#### Requirement
Pull every line with "Наименование" from the entries below.
>>>>>
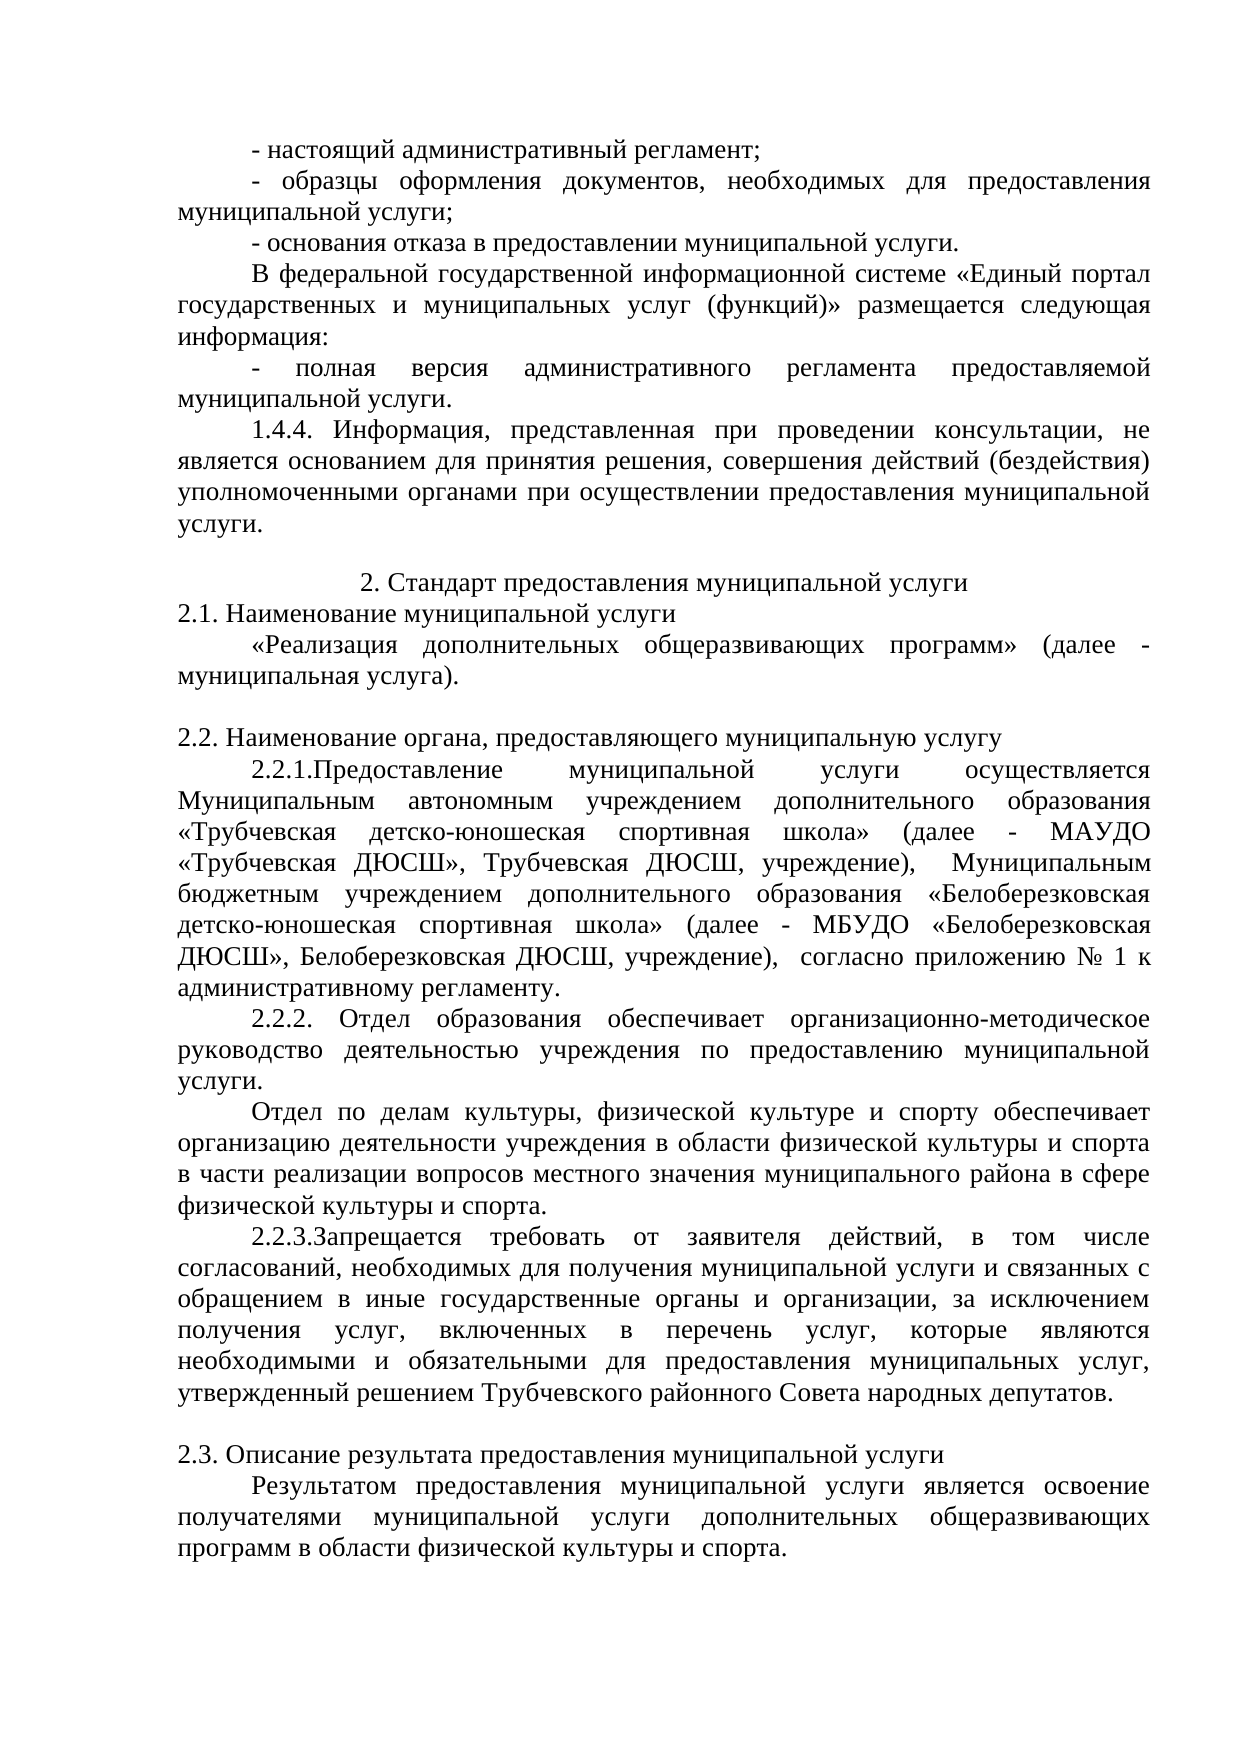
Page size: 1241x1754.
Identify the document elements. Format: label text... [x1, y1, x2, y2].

text 2.1. Наименование муниципальной услуги [177, 597, 1152, 628]
text 2.2.2. Отдел образования обеспечивает организационно-методическое руководство деятельностью учреждения по предоставлению муниципальной услуги. [177, 1002, 1152, 1095]
text - настоящий административный регламент; [177, 133, 1152, 164]
text - образцы оформления документов, необходимых для предоставления муниципальной услуги; [177, 164, 1152, 226]
text Отдел по делам культуры, физической культуре и спорту обеспечивает организацию деятельности учреждения в области физической культуры и спорта в части реализации вопросов местного значения муниципального района в сфере физической культуры и спорта. [177, 1095, 1152, 1220]
text - основания отказа в предоставлении муниципальной услуги. [177, 226, 1152, 257]
text 2. Стандарт предоставления муниципальной услуги [177, 566, 1152, 597]
text 2.2. Наименование органа, предоставляющего муниципальную услугу [177, 722, 1152, 753]
text В федеральной государственной информационной системе «Единый портал государственных и муниципальных услуг (функций)» размещается следующая информация: [177, 257, 1152, 351]
text «Реализация дополнительных общеразвивающих программ» (далее - муниципальная услуга). [177, 628, 1152, 690]
text 2.2.1.Предоставление муниципальной услуги осуществляется Муниципальным автономным учреждением дополнительного образования «Трубчевская детско-юношеская спортивная школа» (далее - МАУДО «Трубчевская ДЮСШ», Трубчевская ДЮСШ, учреждение), Муниципальным бюджетным учреждением дополнительного образования «Белоберезковская детско-юношеская спортивная школа» (далее - МБУДО «Белоберезковская ДЮСШ», Белоберезковская ДЮСШ, учреждение), согласно приложению № 1 к административному регламенту. [177, 753, 1152, 1002]
text - полная версия административного регламента предоставляемой муниципальной услуги. [177, 351, 1152, 413]
text Результатом предоставления муниципальной услуги является освоение получателями муниципальной услуги дополнительных общеразвивающих программ в области физической культуры и спорта. [177, 1469, 1152, 1562]
text 1.4.4. Информация, представленная при проведении консультации, не является основанием для принятия решения, совершения действий (бездействия) уполномоченными органами при осуществлении предоставления муниципальной услуги. [177, 413, 1152, 566]
text 2.2.3.Запрещается требовать от заявителя действий, в том числе согласований, необходимых для получения муниципальной услуги и связанных с обращением в иные государственные органы и организации, за исключением получения услуг, включенных в перечень услуг, которые являются необходимыми и обязательными для предоставления муниципальных услуг, утвержденный решением Трубчевского районного Совета народных депутатов. [177, 1220, 1152, 1407]
text 2.3. Описание результата предоставления муниципальной услуги [177, 1438, 1152, 1469]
<<<<<
#### Exercise answer
text 2.1. Наименование муниципальной услуги [177, 597, 1152, 628]
text 2.2. Наименование органа, предоставляющего муниципальную услугу [177, 722, 1152, 753]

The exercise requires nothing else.